Dostoevsky wrote at a time when Russian imperial censorship imposed restrictions on all aspects of print production: the writing, editing, and publishing of books and periodicals; the printing houses; the book trade that encompassed importation, sales, and translations; the accession and sale of printing equipment; book circulation; collections of lending libraries; presentations of dramatic works; pictorial reproductions; and postal services. Censorship policies encouraged writers to practice self-censorship and editors to reject or make cuts in manuscripts that might present an element of risk. The use of “Aesopian” language, allegory, innuendo, and many other devices to counteract censorship became widespread, and readers learned to read between the lines.

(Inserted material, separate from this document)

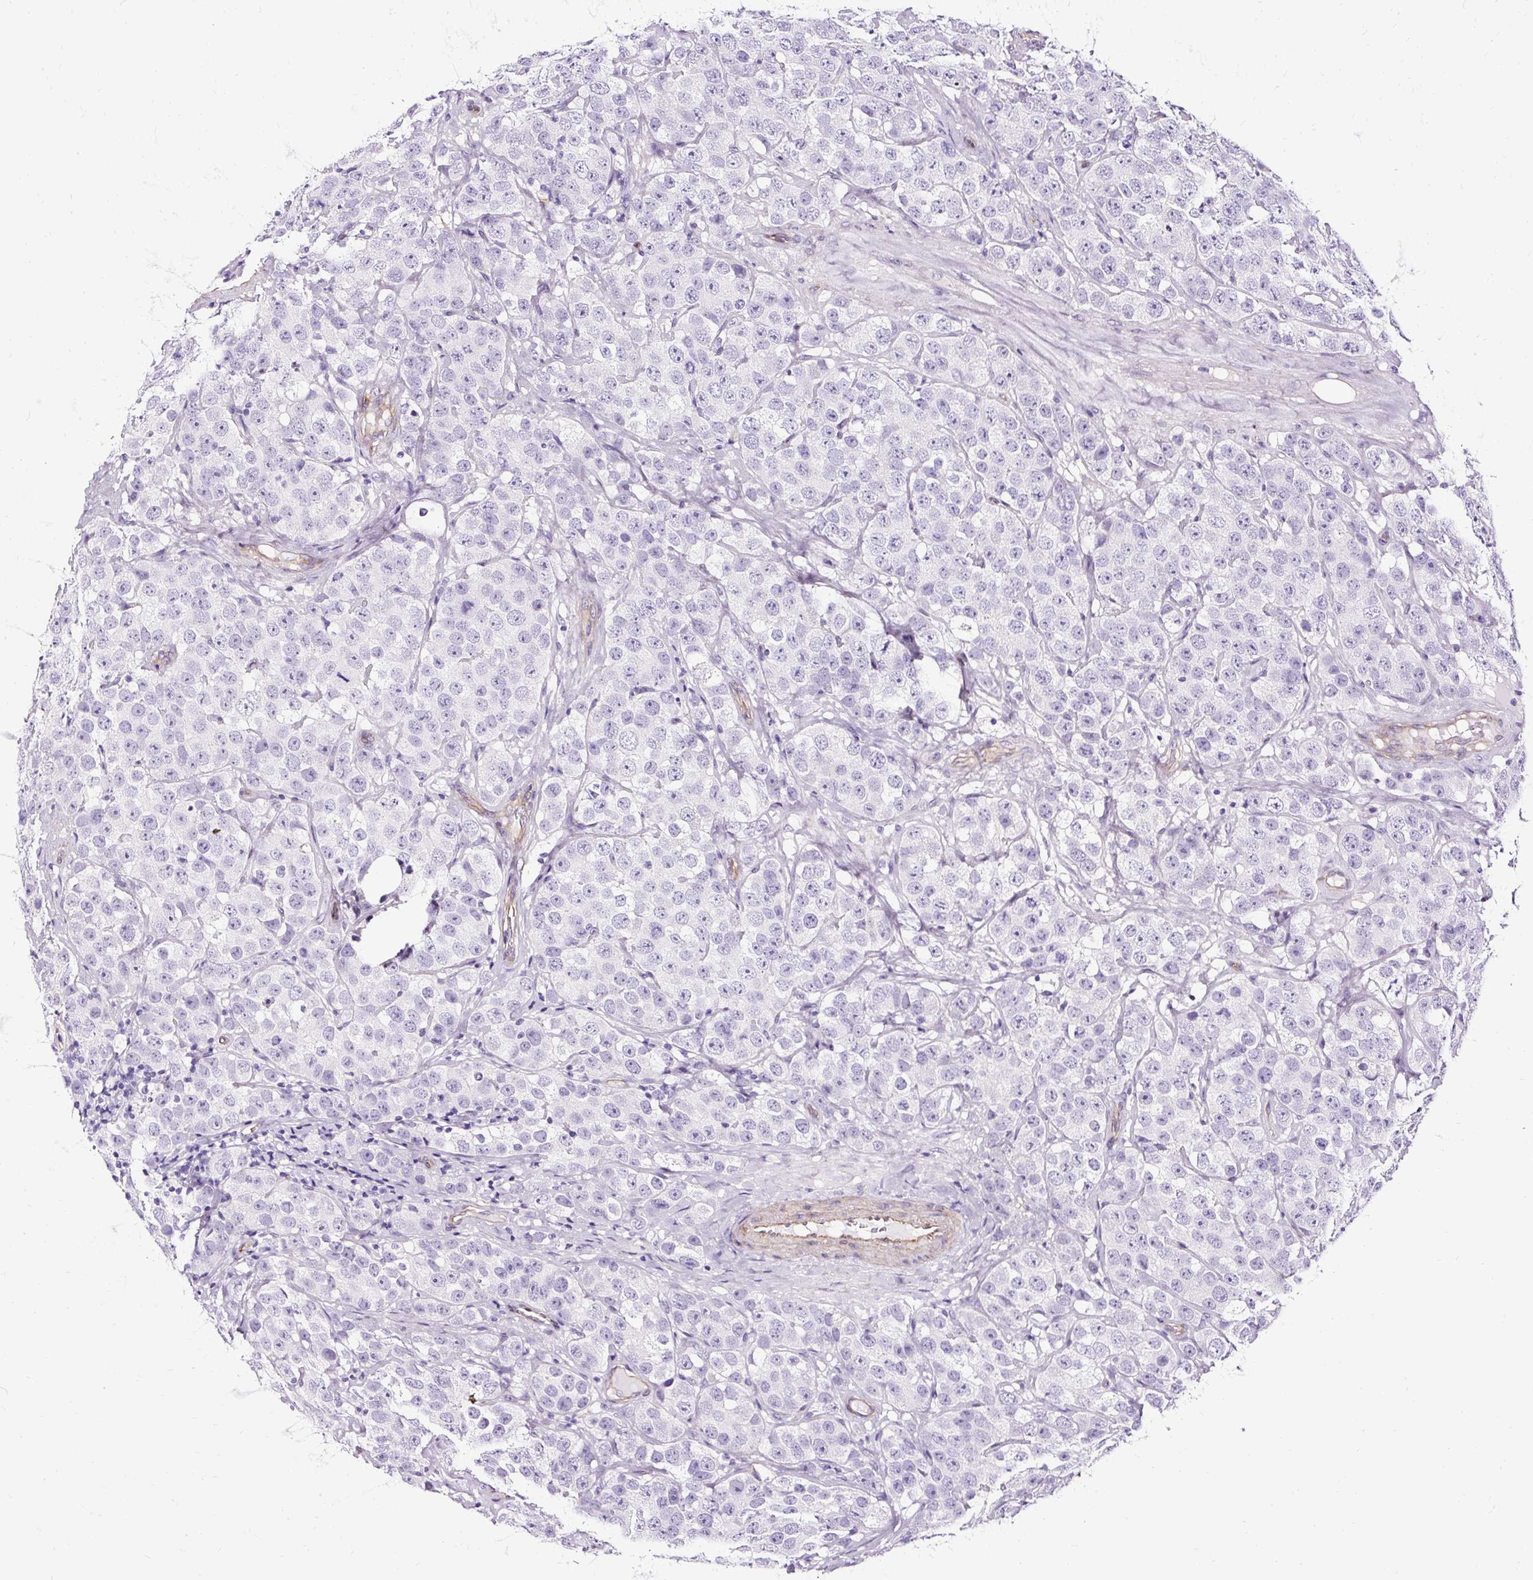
{"staining": {"intensity": "negative", "quantity": "none", "location": "none"}, "tissue": "testis cancer", "cell_type": "Tumor cells", "image_type": "cancer", "snomed": [{"axis": "morphology", "description": "Seminoma, NOS"}, {"axis": "topography", "description": "Testis"}], "caption": "The immunohistochemistry micrograph has no significant positivity in tumor cells of seminoma (testis) tissue.", "gene": "SLC7A8", "patient": {"sex": "male", "age": 28}}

Russia's first Censorship Statute of 1804, introduced under Alexander I (1801–25), set up a system that entrusted censorship to the Ministry of Education and required university professors to act as pre-publication censors. The Statute prohibited publications that contravened Orthodoxy, autocracy, or moral conscience. In 1826, the reactionary Nicholas I (1825–55) established the Third Section of his Chancellery, a political police with regulatory power over censors. According to the 1828 Statute on censorship (comprising 117 articles), no work could be published if it contained “anything that might shake the doctrine of the Orthodox Church, its traditions and rituals,” “anything violating the inviolability of the supreme sovereign power” and “respect for the Imperial House,” or anything “contrary to indigenous government regulations” and insulting to “good morals and decency.” The Minister of Education and chairman of the Directorate of Censorship, Sergei Uvarov, soon launched his triad-slogan “Orthodoxy, Autocracy, Nationality*,” also known as the doctrine of “official nationality,” and directed educators and censors to adopt it. In 1848, in response to revolutions in Europe, Nicholas I established the secret Buturlin Committee to enforce further limits on censors and the media. Stringent censorship policies, often communicated as “Circulars,” demanded uncritical conformity to official ideology, leading to the construction of a homogeneous worldview. By the time Dostoevsky began publishing in the mid-1840s, censorship requirements were an ever-present reality for writers.
Writing about censorship in the 1870s, Dostoevsky recalled that in the 1840s censors “strictly suppressed” “every new idea” and forbade “almost everything” – even lines and dots were suspect as allegories or lampoons (23:32; WD 1:507; 21:29; WD 1:153).